Graham King

Solvitas perambulum

CPU Performance Optimization notes

Dumping some older raw notes on CPU performance optimization from my notes file, so I can find them in the future. I think these came from a Rust conference talk.

Data-centric design

Keep data small, compact, and local.

Keep data in a single-thread. Cross-core traffic is expensive, can’t use L1 cache.

Data centric design: Cache line is 64 bytes, L1 cache varies but 32 KB is typical.

  • work on data in chunks that fit
  • when Hyper Threading you only get half of each cache

Accessing 1 byte or 64 (aligned) is the same memory operation.

Group hot data together and make it small

  • struct {a,b,c} if a is accessed far more than b or c, split into struct{a} and struct{b,c}
  • instead of array of structs ([]struct{a,b,c} this usually leads to struct of arrays struct { []a, []b, []c } with the index being the ‘user_id’, so user1.a is users.a[1], user1.b is users.b[1]. This is a common in video game industry.

Pad all data to natural boundaries, usually 32 or 64 bit boundaries. un-aligned values are much slower. Compiler might do this already.

Align and pad heap critical data (especially synchronization primitives) on 64 byte (cache line) boundary to avoid false sharing.

Hardware pre-fetch (from memory and down the various cache levels):

  • keep data in same 4KB page. prefetch stops at page boundaries
  • access in constant strides (forwards or backwards) Prefetch is trying to detect loops/streams where you are working through a set of data in a predictable fashion (walking an array, often a string)

Data types

Don’t worry about u8/u16/etc, most things expand to u64 anyway and hence cost more instructions:

  • 32 bit instructions take one less byte, so prefer unsigned int 32.
  • Code has it’s own cache (instruction cache), so fewer / smaller instructions are also better, like data.
  • In my experiments u64 and u32 can be faster than u8 and u16. Try both, because smaller values should vectorize better.
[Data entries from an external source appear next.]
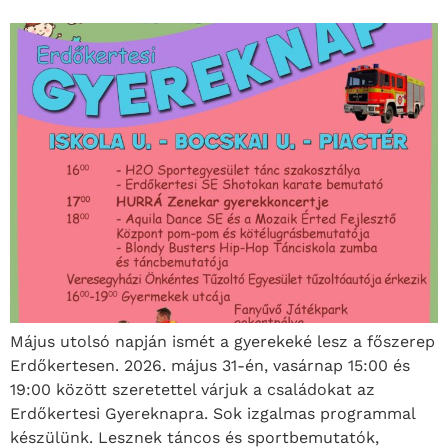
Május utolsó napján ismét a gyerekeké lesz a főszerep
Erdőkertesen. 2026. május 31-én, vasárnap 15:00 és
19:00 között szeretettel várjuk a családokat az
Erdőkertesi Gyereknapra. Sok izgalmas programmal
készülünk. Lesznek táncos és sportbemutatók,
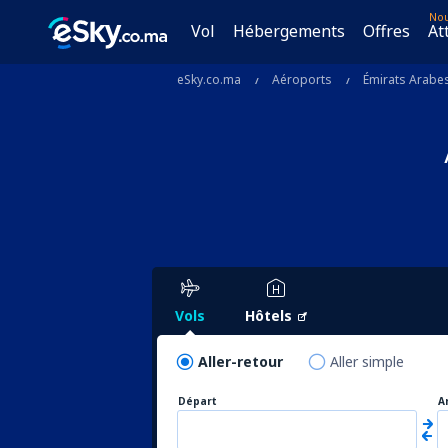
No
Vol
Hébergements
Offres
At
eSky.co.ma
Aéroports
Émirats Arabe
Vols
Hôtels
Aller-retour
Aller simple
Départ
A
Integer is much faster than floating point. f32 and f64 are similar

Powers of 2 are faster, default your numbers to that whenever possible:

  • Faster multiplication (including array access) and and division.
  • Memory alignment (an array[2^x] automatically aligns on a power of 2) ??
  • Easier vectorization

Branching

Avoid unpredictable branches, were there isn’t one direction that’s nearly always taken.

In a switch or big if/else block, if there are two common branches and many uncommon, split into two statements so that each is predictable.
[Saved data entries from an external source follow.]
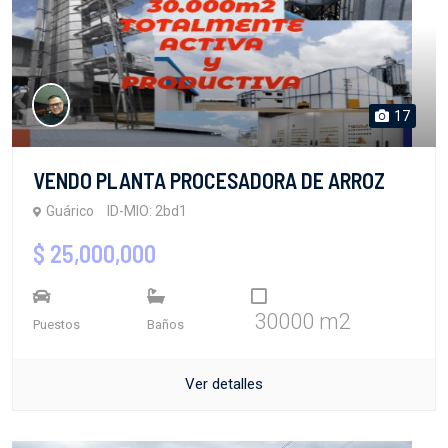
17
VENDO PLANTA PROCESADORA DE ARROZ
Guárico
ID-MIO: 2bd1
$ 25,000,000
30000 m2
Puestos
Baños
Ver detalles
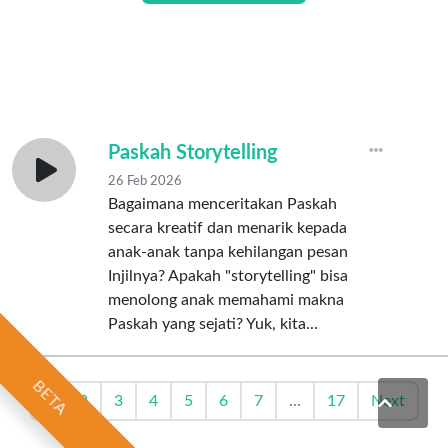
Paskah Storytelling
26 Feb 2026
Bagaimana menceritakan Paskah
secara kreatif dan menarik kepada
anak-anak tanpa kehilangan pesan
Injilnya? Apakah "storytelling" bisa
menolong anak memahami makna
Paskah yang sejati? Yuk, kita...
BETA
1
2
3
4
5
6
7
...
17
Next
Conditional / ternary operator (x = cond ? a : b) can compile to a ‘conditional move’ instruction (CMOV family) which avoids a branch. In Rust if assignment use ‘let x = if cond { a } else { b }’ to get CMOV. Compiler decides, so not guaranteed to be branch free.

Prefer stack allocated data:

  • No actual allocation, just increase stack pointer by fixed amount know at compile time.
  • Likely to be in L1 cache because variables are very close to each other in memory (same cache line, or prefetch block).
  • Avoids “false sharing” (sharing non-overlapping parts of a cache line w/ another thread) as stack is thread local.

If threads share data and access it a lot, copy to stack and work there. Copy back when finished to only commit once. Otherwise cache line keeps getting ‘dirty’ and being sychronized, lots of traffic to/from memory.

Try to make loop iterations independant of each other, so they can run in parallel / out-of-order

SIMD: Single Instruction Multiple Data, also called ‘vector’, allows performing a basic operation (e.g. add) on multiple values at once by packing them into a large register. Can be used directly in assembly or via ‘intrinsics’ https://doc.rust-lang.org/core/arch/x86_64/index.html (also C++ for intrinsics)

For specific algorithms the work is often already done, look for library / crate using SIMD instructions. stdlib is often slow to catch up, and has to support very old architectures.